The hardware produces this configuration under specific conditions. Hormonal cascades — dopamine, oxytocin, testosterone, others — fire at elevated levels. Attention narrows toward the other operator. The other operator’s signals get processed with elevated importance. The perceived qualities of the other operator inflate; the perceived qualities of others contract. The operator’s normal interests, concerns, and attention patterns can be temporarily overridden by the absorbing focus on the romantic interest.
This configuration is functional, in evolutionary terms — it produces the conditions under which mating and pair-bonding occur, with sufficient intensity to motivate the operator past the obstacles that bond formation involves. It is also temporary. The hardware does not sustain peak romantic configuration indefinitely; the cascades regulate down across months to a couple of years, regardless of the conditions. What was intense becomes ordinary. The operator who confused the temporary configuration with the permanent state of their relationship encounters the regulation as crisis: the magic is gone, something is wrong. Nothing is wrong. The hardware is doing what the hardware does.
The cultural narrative often promotes the temporary configuration as the destination — as if relationships should sustain initial-romance intensity indefinitely. Operators trained on this narrative often interpret the natural regulation as evidence the relationship has failed, and either pursue intensification through manufactured drama or abandon the relationship in favor of finding the next initial-romance configuration with a new partner. Both produce dysfunction. The first introduces conflict where stability would have been possible. The second produces serial relationships, each ending at the same regulation point.

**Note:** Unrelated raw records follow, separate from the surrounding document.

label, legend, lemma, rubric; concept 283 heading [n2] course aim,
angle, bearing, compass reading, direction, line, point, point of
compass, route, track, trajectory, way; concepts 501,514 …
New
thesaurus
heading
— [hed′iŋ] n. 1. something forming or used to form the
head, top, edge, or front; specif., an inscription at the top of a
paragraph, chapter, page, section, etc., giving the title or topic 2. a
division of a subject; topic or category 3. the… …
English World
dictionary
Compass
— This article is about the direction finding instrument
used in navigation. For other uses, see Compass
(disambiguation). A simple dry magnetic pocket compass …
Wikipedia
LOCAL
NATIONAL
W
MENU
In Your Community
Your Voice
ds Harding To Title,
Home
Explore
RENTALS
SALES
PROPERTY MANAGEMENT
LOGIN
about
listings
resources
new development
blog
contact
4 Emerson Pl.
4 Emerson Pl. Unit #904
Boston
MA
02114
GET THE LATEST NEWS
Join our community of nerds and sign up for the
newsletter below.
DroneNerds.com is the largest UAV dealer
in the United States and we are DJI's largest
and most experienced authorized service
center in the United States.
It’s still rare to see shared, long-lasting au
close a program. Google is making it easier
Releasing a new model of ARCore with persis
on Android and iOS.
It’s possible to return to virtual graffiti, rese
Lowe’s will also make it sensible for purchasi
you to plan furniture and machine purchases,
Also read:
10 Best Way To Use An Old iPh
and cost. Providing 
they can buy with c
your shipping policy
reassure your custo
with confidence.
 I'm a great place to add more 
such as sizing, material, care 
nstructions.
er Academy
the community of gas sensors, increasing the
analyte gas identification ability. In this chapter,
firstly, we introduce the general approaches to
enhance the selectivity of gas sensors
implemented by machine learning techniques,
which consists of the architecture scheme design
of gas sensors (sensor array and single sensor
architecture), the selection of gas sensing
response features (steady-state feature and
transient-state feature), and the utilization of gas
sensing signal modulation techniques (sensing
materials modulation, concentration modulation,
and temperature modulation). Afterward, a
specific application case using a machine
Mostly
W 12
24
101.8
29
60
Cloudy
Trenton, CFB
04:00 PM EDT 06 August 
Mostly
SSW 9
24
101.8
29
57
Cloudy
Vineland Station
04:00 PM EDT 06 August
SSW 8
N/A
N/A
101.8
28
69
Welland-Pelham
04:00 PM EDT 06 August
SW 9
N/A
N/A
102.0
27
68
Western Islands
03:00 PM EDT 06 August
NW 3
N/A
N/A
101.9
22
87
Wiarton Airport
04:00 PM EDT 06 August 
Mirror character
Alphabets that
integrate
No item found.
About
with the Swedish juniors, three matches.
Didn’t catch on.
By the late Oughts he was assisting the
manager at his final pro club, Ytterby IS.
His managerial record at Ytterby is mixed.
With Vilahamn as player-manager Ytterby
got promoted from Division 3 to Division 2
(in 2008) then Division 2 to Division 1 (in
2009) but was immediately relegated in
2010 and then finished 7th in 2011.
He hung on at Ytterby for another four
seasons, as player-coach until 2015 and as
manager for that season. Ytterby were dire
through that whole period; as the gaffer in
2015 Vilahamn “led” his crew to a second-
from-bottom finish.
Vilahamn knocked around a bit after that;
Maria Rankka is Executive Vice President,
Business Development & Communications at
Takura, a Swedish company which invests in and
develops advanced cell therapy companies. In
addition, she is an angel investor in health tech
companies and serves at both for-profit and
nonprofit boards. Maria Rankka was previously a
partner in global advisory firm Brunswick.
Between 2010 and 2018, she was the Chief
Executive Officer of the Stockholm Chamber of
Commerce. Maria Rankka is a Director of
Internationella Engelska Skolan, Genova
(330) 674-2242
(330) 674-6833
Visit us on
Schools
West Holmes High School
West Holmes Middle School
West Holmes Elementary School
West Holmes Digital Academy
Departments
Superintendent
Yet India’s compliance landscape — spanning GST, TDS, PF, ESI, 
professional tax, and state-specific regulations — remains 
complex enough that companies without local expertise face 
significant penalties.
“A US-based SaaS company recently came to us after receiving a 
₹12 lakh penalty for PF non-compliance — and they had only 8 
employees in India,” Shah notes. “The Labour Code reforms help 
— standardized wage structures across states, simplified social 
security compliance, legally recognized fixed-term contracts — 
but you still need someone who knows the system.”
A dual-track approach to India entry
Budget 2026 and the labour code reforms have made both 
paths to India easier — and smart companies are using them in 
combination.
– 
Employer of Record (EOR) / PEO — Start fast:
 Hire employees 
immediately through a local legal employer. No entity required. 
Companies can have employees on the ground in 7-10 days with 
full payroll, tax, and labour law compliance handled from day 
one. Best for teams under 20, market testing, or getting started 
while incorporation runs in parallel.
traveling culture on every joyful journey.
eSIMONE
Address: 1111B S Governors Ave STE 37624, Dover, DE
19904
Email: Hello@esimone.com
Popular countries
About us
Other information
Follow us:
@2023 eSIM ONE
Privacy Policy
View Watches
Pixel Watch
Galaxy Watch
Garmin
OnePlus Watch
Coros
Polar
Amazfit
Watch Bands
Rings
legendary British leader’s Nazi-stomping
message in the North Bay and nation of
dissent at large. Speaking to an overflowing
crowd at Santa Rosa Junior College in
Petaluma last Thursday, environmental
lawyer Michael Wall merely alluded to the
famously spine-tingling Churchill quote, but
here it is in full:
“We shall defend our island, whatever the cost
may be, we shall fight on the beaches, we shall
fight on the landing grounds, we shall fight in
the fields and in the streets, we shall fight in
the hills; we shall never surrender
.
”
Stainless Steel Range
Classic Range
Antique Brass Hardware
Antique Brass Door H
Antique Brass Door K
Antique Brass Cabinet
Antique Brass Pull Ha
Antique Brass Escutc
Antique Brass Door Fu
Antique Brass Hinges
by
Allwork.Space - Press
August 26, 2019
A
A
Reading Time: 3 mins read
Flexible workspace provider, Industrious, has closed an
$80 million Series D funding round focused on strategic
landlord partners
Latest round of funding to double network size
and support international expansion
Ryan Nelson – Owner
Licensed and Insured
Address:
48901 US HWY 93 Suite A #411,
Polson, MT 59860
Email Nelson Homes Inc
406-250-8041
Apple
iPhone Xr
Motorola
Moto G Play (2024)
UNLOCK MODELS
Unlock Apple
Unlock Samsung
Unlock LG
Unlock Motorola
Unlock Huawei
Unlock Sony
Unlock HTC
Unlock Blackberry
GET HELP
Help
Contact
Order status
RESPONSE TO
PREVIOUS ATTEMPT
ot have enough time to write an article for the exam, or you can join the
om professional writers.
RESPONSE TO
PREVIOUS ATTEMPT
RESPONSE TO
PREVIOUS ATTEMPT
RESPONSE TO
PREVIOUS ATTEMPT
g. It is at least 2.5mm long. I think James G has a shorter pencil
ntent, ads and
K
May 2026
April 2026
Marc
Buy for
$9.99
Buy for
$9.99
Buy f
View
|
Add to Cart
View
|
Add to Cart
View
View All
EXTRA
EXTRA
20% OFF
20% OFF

From the chair: enjoy the initial romantic configuration when it is present, without confusing it with the long-term state. The intensity is real and worth experiencing. The information it provides is real — it is reporting fit, attraction, the conditions for bonding. But it is not the destination. The destination, if the relationship continues, is the more regulated configuration that follows, which has its own substantial value but does not feel like the initial state.
The other application: the relationship that sustains long-term is not the one that maintains initial romance intensity; it is the one that builds the deeper configuration that the regulation makes available. The shared history. The accurate knowledge of each other. The capacity to navigate difficulty together. The reliability the other operator can be counted on for. These are not romantic in the initial sense. They are what relationships actually become when they last, and they are valuable on their own terms — not as inferior versions of the initial configuration, but as different configurations entirely.
The Marriage entry covered some of the maintenance work that the longer-term configuration requires. The operator who can value both configurations — the initial and the long-term — has access to relationships of substantial depth. The operator who only values the initial keeps trying to recreate it, and rarely arrives at the depth.